Monday, October 10, 2011

Knowledge management planning

Post by Edgar Tan 

Knowledge management projects typically require significant awareness raising, education and change management efforts to get buy-in and participation from operational level managers. Such managers are often impatient with theoretical KM frameworks and concepts or high level strategies, and they can easily dismiss KM as too fuzzy and impractical to be useful. Knowledge managers frequently find themselves preoccupied with fighting defensive actions around understanding and buy-in, instead of directly planning, orchestrating and executing knowledge management strategies and programmes.

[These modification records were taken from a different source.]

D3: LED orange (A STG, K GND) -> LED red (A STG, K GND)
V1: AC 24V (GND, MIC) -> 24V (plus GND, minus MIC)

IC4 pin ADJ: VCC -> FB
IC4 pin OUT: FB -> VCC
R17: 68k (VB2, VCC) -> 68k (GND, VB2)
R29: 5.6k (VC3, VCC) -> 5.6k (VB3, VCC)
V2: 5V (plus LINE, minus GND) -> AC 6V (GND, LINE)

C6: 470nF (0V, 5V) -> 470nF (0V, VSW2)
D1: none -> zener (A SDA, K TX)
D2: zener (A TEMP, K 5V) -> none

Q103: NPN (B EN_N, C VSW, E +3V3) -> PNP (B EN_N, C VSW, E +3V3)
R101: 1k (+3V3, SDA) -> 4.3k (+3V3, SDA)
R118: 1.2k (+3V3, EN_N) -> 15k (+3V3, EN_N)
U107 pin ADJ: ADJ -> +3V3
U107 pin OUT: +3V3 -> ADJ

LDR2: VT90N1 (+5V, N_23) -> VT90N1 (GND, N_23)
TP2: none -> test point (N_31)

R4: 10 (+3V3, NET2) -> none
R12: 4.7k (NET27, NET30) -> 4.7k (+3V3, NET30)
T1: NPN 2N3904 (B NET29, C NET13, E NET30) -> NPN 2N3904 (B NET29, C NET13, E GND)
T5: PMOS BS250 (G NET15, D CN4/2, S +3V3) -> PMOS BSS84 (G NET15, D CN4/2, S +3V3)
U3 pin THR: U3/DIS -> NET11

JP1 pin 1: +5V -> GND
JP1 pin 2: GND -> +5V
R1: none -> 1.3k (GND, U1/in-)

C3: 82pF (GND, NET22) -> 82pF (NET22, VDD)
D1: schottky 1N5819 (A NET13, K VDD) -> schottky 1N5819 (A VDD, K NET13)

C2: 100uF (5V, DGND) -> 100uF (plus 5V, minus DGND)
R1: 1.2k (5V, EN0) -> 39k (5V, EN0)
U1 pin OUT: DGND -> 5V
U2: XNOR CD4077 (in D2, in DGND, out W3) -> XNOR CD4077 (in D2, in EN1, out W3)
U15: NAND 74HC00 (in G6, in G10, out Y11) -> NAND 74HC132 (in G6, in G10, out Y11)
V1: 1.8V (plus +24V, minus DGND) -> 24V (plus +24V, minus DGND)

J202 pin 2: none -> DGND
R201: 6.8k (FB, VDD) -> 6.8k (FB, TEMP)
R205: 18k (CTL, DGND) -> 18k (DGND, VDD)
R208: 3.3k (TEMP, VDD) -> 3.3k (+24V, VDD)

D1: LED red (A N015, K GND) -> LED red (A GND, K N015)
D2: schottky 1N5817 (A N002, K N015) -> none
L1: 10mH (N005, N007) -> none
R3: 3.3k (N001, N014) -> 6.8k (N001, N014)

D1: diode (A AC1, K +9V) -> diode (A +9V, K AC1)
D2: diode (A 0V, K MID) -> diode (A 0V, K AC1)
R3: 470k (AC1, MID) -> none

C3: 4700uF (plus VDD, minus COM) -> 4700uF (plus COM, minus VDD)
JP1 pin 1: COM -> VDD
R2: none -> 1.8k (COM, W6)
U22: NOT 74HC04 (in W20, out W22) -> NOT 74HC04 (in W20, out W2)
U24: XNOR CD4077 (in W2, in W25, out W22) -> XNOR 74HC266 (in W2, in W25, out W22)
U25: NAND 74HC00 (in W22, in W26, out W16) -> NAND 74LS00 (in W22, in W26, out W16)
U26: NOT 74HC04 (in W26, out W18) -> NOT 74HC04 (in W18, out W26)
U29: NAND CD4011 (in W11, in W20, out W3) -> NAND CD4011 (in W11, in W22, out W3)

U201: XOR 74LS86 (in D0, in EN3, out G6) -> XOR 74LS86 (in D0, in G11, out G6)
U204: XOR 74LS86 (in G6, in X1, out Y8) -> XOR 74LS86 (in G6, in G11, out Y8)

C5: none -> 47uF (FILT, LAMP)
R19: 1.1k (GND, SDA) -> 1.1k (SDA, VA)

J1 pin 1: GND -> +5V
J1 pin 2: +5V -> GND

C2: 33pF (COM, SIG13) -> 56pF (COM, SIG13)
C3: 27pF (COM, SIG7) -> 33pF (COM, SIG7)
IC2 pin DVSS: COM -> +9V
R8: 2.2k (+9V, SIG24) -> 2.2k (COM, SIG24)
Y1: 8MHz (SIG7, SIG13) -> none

In the KM Planning workshop Edgar Tan and Kim Martins took the participants through a facilitated and staged participatory planning process using a set of performance support tools to:
  • diagnose specific pain points in the operations that can be supported through KM 
  • identify cultural factors that support or inhibit more effective knowledge sharing and use 
  • focus managers on the areas they believe are of highest priority to them
  • help managers identify appropriate KM approaches, methods and tools to support their priority areas 
The value of a participatory planning approach is that operational managers are themselves working with the KM team to identify the main components of a KM intervention, rather than having a KM team impose a solution from outside. This removes much of the burden of getting buy-in (because prioritisation and selection of approaches are done by the managers themselves), and the awareness and education process is focused on explaining the approaches and methods that managers themselves select as possible candidates.